Charlton Slams The Door On Painful Past
The mound was new, the memories old.
Norm Charlton took care of both Thursday night, exorcising the most painful night of his life with a save that pushed the Seattle Mariners ever closer to the first playoff berth in franchise history.
“It was a good night,” he said, “for a couple of reasons.”
Two years ago, on Aug. 7, 1993, Charlton walked to the mound in Texas - in a ballpark that no longer exists - and threw a pitch he will never forget. Not because of where it went, but because of what it did to his left arm.
That fastball cost the Seattle reliever the ulnar collateral ligament and sent him into nearly two seasons of baseball oblivion.
Charlton didn’t throw a pitch last season. He began the ‘95 season in the Philadelphia bullpen, and pitched badly enough - a 2-5 record, a 7.36 earned run average - to get released in July.
“I watched him throw 10 pitches in a tryout at the Kingdome,” manager Lou Piniella said, “and I thought, ‘Damn, he throws the ball better than any left-hander we’ve got.’ So we signed him.”
As a long reliever.
“It never entered my mind he’d close games,” Piniella said. “But I loved him. I’ve had him on my teams four of the last five years. I love his attitude, his competitiveness, his heart. As a manager, you can’t protect your players - they run into fences, they get hurt sliding. But you want to protect your pitchers.
“I hurt for Norm when he went down. No one knew if he’d ever throw another pitch.”
Charlton’s comeback has been well-documented. His saves Thursday and Friday were his 13th and 14 of the season as a Mariner, and came in a city filled with bad memories.

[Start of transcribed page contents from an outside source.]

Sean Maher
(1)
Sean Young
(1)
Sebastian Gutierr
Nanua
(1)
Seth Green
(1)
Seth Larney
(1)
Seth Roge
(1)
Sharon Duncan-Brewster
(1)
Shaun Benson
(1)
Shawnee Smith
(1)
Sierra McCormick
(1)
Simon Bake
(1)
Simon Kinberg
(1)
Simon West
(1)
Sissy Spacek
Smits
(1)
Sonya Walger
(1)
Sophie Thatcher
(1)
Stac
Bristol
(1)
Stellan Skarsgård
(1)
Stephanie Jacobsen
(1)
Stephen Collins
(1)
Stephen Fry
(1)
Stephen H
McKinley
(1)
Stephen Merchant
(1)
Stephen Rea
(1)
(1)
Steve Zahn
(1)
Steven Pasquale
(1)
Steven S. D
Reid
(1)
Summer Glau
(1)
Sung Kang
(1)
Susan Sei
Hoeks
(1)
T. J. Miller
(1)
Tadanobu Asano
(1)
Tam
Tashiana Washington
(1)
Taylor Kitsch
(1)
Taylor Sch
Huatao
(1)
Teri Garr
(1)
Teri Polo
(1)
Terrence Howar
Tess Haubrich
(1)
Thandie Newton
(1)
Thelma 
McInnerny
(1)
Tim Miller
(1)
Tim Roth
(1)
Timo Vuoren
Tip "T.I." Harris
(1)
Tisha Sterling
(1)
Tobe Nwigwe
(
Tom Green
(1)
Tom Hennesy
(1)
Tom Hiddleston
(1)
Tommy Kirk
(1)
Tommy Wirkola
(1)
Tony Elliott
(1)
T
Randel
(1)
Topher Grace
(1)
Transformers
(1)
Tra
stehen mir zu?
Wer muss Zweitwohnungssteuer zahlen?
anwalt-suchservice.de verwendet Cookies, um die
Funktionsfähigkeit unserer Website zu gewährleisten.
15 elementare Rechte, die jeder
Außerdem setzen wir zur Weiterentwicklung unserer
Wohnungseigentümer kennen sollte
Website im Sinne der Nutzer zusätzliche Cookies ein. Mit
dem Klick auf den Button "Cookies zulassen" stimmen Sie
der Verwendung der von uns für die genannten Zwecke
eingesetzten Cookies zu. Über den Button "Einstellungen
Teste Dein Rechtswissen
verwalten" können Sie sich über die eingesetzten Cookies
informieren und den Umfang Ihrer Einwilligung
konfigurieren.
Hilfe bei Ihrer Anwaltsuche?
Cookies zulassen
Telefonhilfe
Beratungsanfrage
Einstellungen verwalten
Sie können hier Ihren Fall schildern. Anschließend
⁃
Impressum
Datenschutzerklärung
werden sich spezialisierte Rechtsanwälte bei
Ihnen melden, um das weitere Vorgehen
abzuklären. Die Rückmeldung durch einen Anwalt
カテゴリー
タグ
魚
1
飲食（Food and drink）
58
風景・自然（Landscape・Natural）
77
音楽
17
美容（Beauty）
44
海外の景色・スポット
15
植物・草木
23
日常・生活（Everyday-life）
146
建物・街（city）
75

“This was a game that was huge for us, one we needed,” he said, “and it meant a lot for me to be out there again. A day hasn’t gone by in the last two years I haven’t remembered walking off that mound in the old stadium here.”
Now Charlton wants to replace it with another moment. And he knows he’ll have to fight everybody in the Seattle bullpen to get it.

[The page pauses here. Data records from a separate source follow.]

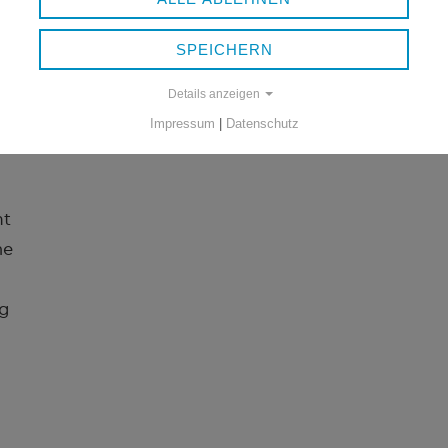
SPEICHERN
Details anzeigen
Impressum
|
Datenschutz
mt
he
g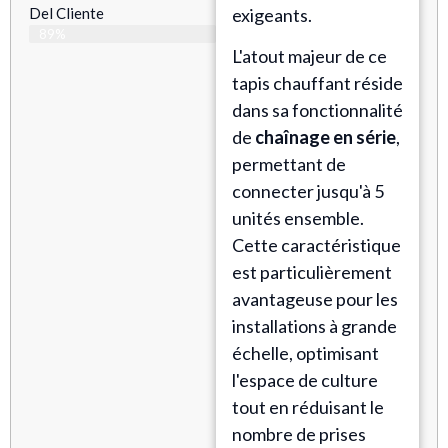
Del Cliente
exigeants.
89%
L'atout majeur de ce
tapis chauffant réside
dans sa fonctionnalité
de
chaînage en série
,
permettant de
connecter jusqu'à 5
unités ensemble.
Cette caractéristique
est particulièrement
avantageuse pour les
installations à grande
échelle, optimisant
l'espace de culture
tout en réduisant le
nombre de prises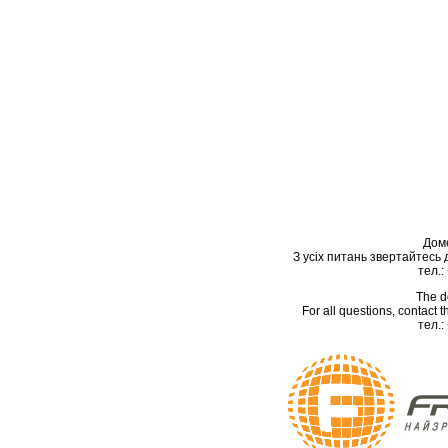
Дом
З усіх питань звертайтесь
тел.:
The d
For all questions, contact
тел.: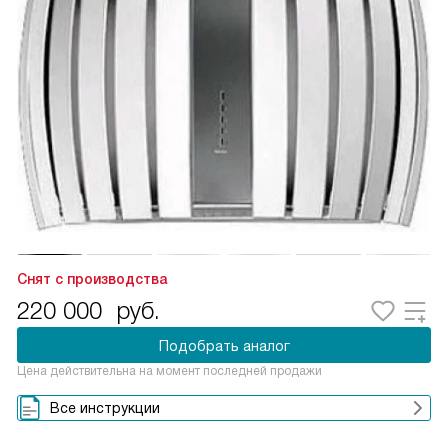
Снят с производства
220 000
руб.
Подобрать аналог
Цена действительна на момент последней продажи
Все инструкции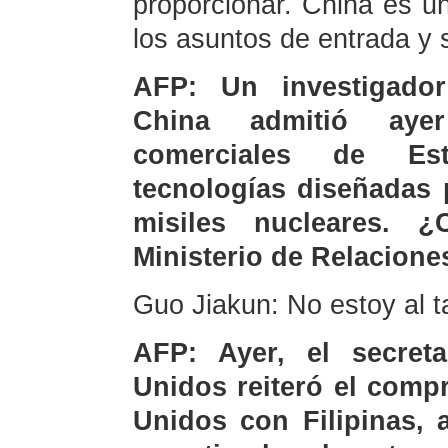
proporcionar. China es un
los asuntos de entrada y s
AFP: Un investigado
China admitió aye
comerciales de Est
tecnologías diseñadas 
misiles nucleares. 
Ministerio de Relacione
Guo Jiakun: No estoy al 
AFP: Ayer, el secret
Unidos reiteró el comp
Unidos con Filipinas,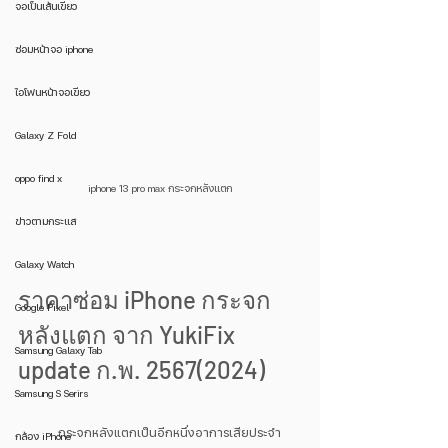
จอเป็นเส้นเขียว
ซ่อมหน้าจอ iphone
ไอโฟนหน้าจอเขียว
Galaxy Z Fold
oppo find x
iphone 13 pro max กระจกหลังแตก
ข่าวตามกระแส
Galaxy Watch
ราคาซ่อม iPhone กระจก
Google Pixel
หลังแตก จาก YukiFix 
Samsung Galaxy Tab
update ก.พ. 2567(2024)
Samsung S Serirs
	กระจกหลังแตกเป็นอีกหนึ่งอาการเสียประจำ
กล้อง iPhone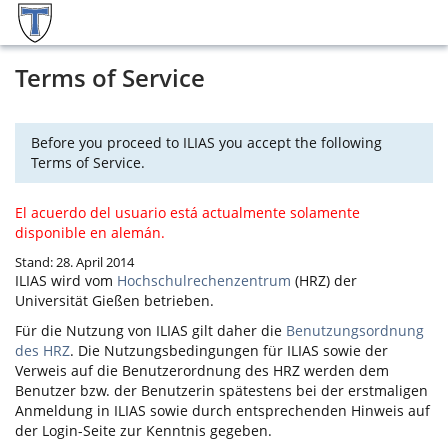
Terms of Service
Before you proceed to ILIAS you accept the following
Terms of Service.
El acuerdo del usuario está actualmente solamente
disponible en alemán.
Stand: 28. April 2014
ILIAS
wird vom
Hochschulrechenzentrum
(HRZ) der
Universität Gießen betrieben.
Für die Nutzung von
ILIAS
gilt daher die
Benutzungsordnung
des HRZ
. Die Nutzungsbedingungen für
ILIAS
sowie der
Verweis auf die Benutzerordnung des HRZ werden dem
Benutzer bzw. der Benutzerin spätestens bei der erstmaligen
Anmeldung in
ILIAS
sowie durch entsprechenden Hinweis auf
der Login-Seite zur Kenntnis gegeben.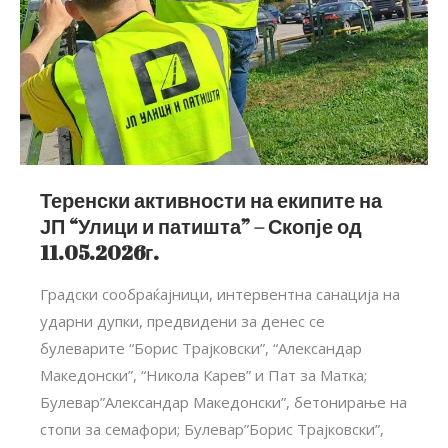
Теренски активности на екипите на
ЈП “Улици и патишта” – Скопје од
11.05.2026г.
Градски сообраќајници, интервентна санација на
ударни дупки, предвидени за денес се
булеварите “Борис Трајковски”, “Александар
Македонски”, “Никола Карев” и Пат за Матка;
Булевар”Александар Македонски”, бетонирање на
стопи за семафори; Булевар”Борис Трајковски”,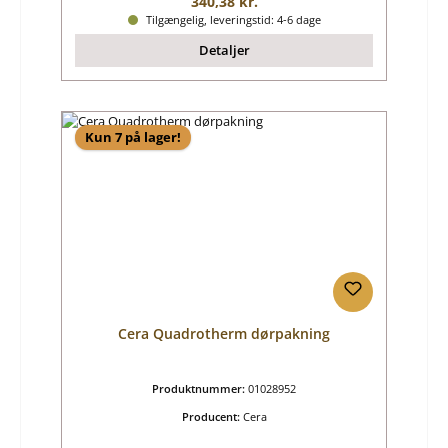
Almindelig pris:
340,38 kr.
Tilgængelig, leveringstid: 4-6 dage
Detaljer
Kun 7 på lager!
Cera Quadrotherm dørpakning
Produktnummer:
01028952
Producent:
Cera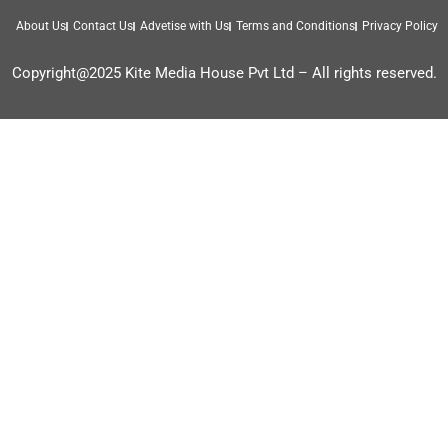
About Us
Contact Us
Advetise with Us
Terms and Conditions
Privacy Policy
Copyright@2025 Kite Media House Pvt Ltd – All rights reserved.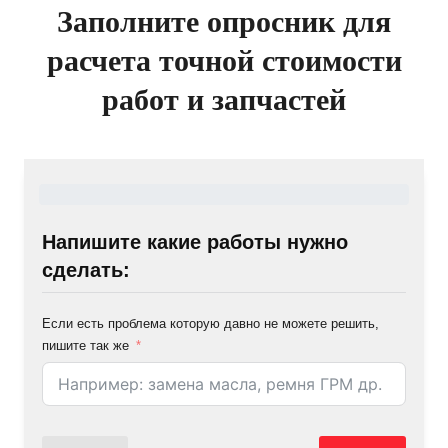
Заполните опросник для
расчета точной стоимости
работ и запчастей
Напишите какие работы нужно
сделать:
Если есть проблема которую давно не можете решить,
пишите так же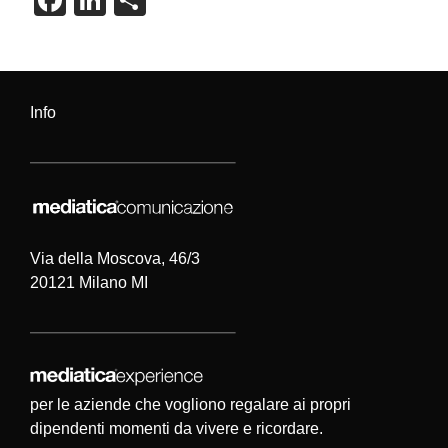
F
Li
C
a
n
o
c
k
n
e
e
di
Info
b
dI
vi
o
n
di
o
k
Via della Moscova, 46/3
20121 Milano MI
per le aziende che vogliono regalare ai propri
dipendenti momenti da vivere e ricordare.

“When we win this thing, there’s going to be a pitcher on the bottom of the pile during that celebration,” he said. “One guy is going to get the final out. I want to be that guy, so I want a close game.
“I want to be the guy out there. So does Bobby Ayala, Bill Risley, Jeff Nelson - think what that moment would be like! For it to come here, where I got hurt, would be even sweeter.”
Charlton laughed. In truth, he knows he will be part of any celebration - if one comes - and will enjoy a Seattle pennant whether he is the man who throws the final pitch or not.